On the daily USDCAD chart below, we can see that after breaking the key support level at 1.3664, the pair just sold off massively helped also by the rising oil prices. Yesterday, oil even gapped up in a big way following surprise cuts by OPEC+ on Sunday.
The USD is also under pressure as the market is trading on interest rates expectations at the moment with the Fed expected to end its hiking cycle at the May meeting barring any awful economic data. At this point, only very ugly economic data can help the US Dollar as the market would switch from the rates trade to the recession trade and the USD would be sought as a safe haven .
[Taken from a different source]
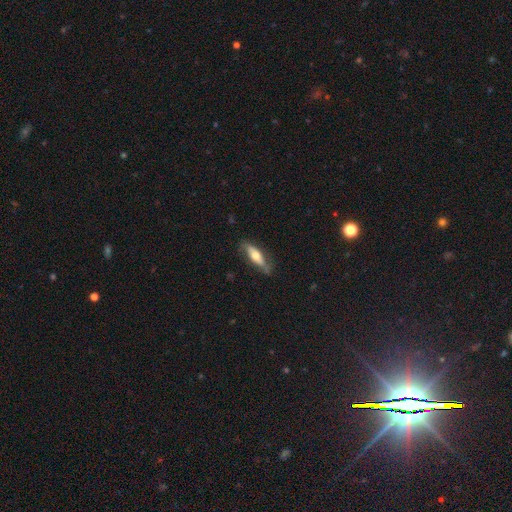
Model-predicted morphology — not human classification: Smooth or featured? Predicted: smooth (p=0.49). Merging? Predicted: none (p=0.74).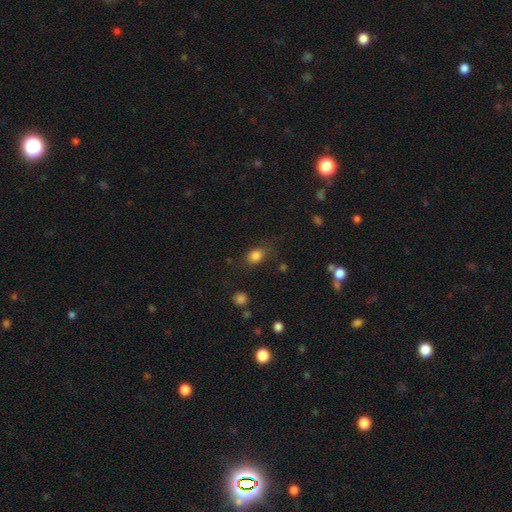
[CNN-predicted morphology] Smooth or featured: smooth — 82% (star or artifact — 12%)
How rounded: in between — 60% (round — 39%)
Merging: none — 73% (minor disturbance — 18%)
On the 4 hour chart below, we can see that the downtrend is well sustained. The moving averages act as resistance and the buyers will want to wait for them to cross to the upside to give some confirmation of a change in trend. Yesterday we also got very weak ISM Manufacturing PMI data, which may be an early sign that the economic data are about to turn south again after a bounce in January and February. It may also be a sign that the recent banking troubles may have indeed caused some pain.
On the 1 hour chart below, we can see that after breaking the support the price started to trade within a channel. If we get a pullback, the sellers may lean on the upper bound of the channel and a Fibonacci retracement level. The buyers, on the other hand, will want to see a breakout to the upside before piling in and target the previous support turned resistance at 1.3664. Tomorrow we have the ISM Services PMI and if even those tumble, then we may start to see the market trading the recession.